> [TASK DESCRIPTION] Format every line of the material below as a JSON list of strings, with one string per line and blank lines omitted.
Start of DATA EXTRACT
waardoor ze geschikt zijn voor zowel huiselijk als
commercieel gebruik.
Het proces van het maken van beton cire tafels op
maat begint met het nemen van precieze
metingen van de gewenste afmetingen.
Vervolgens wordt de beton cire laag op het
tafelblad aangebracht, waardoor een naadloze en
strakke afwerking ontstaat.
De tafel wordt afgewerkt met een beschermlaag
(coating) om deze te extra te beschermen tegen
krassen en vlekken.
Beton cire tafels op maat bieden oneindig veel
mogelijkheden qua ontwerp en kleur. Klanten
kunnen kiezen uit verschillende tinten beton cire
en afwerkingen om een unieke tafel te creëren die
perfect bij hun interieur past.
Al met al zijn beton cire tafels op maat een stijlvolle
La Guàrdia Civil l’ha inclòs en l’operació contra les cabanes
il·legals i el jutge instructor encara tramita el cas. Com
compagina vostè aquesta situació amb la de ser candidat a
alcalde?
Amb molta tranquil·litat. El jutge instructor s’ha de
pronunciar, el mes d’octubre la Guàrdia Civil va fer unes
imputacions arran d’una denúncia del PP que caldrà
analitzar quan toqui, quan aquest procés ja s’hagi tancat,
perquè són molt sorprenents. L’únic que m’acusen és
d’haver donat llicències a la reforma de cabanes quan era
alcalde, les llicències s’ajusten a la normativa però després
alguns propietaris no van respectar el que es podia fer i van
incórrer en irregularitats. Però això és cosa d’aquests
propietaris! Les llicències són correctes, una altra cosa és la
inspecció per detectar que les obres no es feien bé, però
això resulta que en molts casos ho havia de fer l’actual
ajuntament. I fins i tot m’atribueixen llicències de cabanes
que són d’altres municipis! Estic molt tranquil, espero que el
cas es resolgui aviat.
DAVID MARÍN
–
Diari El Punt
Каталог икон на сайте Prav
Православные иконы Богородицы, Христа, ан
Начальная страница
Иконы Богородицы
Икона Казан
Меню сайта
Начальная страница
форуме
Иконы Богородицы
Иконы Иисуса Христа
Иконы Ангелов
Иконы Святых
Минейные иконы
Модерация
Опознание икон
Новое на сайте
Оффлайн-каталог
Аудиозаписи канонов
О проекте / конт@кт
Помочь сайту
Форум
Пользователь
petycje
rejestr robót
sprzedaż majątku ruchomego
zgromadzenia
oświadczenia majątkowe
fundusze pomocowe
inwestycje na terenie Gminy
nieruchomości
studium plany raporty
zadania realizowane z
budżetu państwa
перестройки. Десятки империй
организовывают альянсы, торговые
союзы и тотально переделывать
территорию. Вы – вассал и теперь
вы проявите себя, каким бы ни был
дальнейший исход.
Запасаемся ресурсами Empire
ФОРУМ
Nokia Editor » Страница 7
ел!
End of DATA EXTRACT
> [RESPONSE TO THIS TASK]
[
  "waardoor ze geschikt zijn voor zowel huiselijk als",
  "commercieel gebruik.",
  "Het proces van het maken van beton cire tafels op",
  "maat begint met het nemen van precieze",
  "metingen van de gewenste afmetingen.",
  "Vervolgens wordt de beton cire laag op het",
  "tafelblad aangebracht, waardoor een naadloze en",
  "strakke afwerking ontstaat.",
  "De tafel wordt afgewerkt met een beschermlaag",
  "(coating) om deze te extra te beschermen tegen",
  "krassen en vlekken.",
  "Beton cire tafels op maat bieden oneindig veel",
  "mogelijkheden qua ontwerp en kleur. Klanten",
  "kunnen kiezen uit verschillende tinten beton cire",
  "en afwerkingen om een unieke tafel te creëren die",
  "perfect bij hun interieur past.",
  "Al met al zijn beton cire tafels op maat een stijlvolle",
  "La Guàrdia Civil l’ha inclòs en l’operació contra les cabanes",
  "il·legals i el jutge instructor encara tramita el cas. Com",
  "compagina vostè aquesta situació amb la de ser candidat a",
  "alcalde?",
  "Amb molta tranquil·litat. El jutge instructor s’ha de",
  "pronunciar, el mes d’octubre la Guàrdia Civil va fer unes",
  "imputacions arran d’una denúncia del PP que caldrà",
  "analitzar quan toqui, quan aquest procés ja s’hagi tancat,",
  "perquè són molt sorprenents. L’únic que m’acusen és",
  "d’haver donat llicències a la reforma de cabanes quan era",
  "alcalde, les llicències s’ajusten a la normativa però després",
  "alguns propietaris no van respectar el que es podia fer i van",
  "incórrer en irregularitats. Però això és cosa d’aquests",
  "propietaris! Les llicències són correctes, una altra cosa és la",
  "inspecció per detectar que les obres no es feien bé, però",
  "això resulta que en molts casos ho havia de fer l’actual",
  "ajuntament. I fins i tot m’atribueixen llicències de cabanes",
  "que són d’altres municipis! Estic molt tranquil, espero que el",
  "cas es resolgui aviat.",
  "DAVID MARÍN",
  "–",
  "Diari El Punt",
  "Каталог икон на сайте Prav",
  "Православные иконы Богородицы, Христа, ан",
  "Начальная страница",
  "Иконы Богородицы",
  "Икона Казан",
  "Меню сайта",
  "Начальная страница",
  "форуме",
  "Иконы Богородицы",
  "Иконы Иисуса Христа",
  "Иконы Ангелов",
  "Иконы Святых",
  "Минейные иконы",
  "Модерация",
  "Опознание икон",
  "Новое на сайте",
  "Оффлайн-каталог",
  "Аудиозаписи канонов",
  "О проекте / конт@кт",
  "Помочь сайту",
  "Форум",
  "Пользователь",
  "petycje",
  "rejestr robót",
  "sprzedaż majątku ruchomego",
  "zgromadzenia",
  "oświadczenia majątkowe",
  "fundusze pomocowe",
  "inwestycje na terenie Gminy",
  "nieruchomości",
  "studium plany raporty",
  "zadania realizowane z",
  "budżetu państwa",
  "перестройки. Десятки империй",
  "организовывают альянсы, торговые",
  "союзы и тотально переделывать",
  "территорию. Вы – вассал и теперь",
  "вы проявите себя, каким бы ни был",
  "дальнейший исход.",
  "Запасаемся ресурсами Empire",
  "ФОРУМ",
  "Nokia Editor » Страница 7",
  "ел!"
]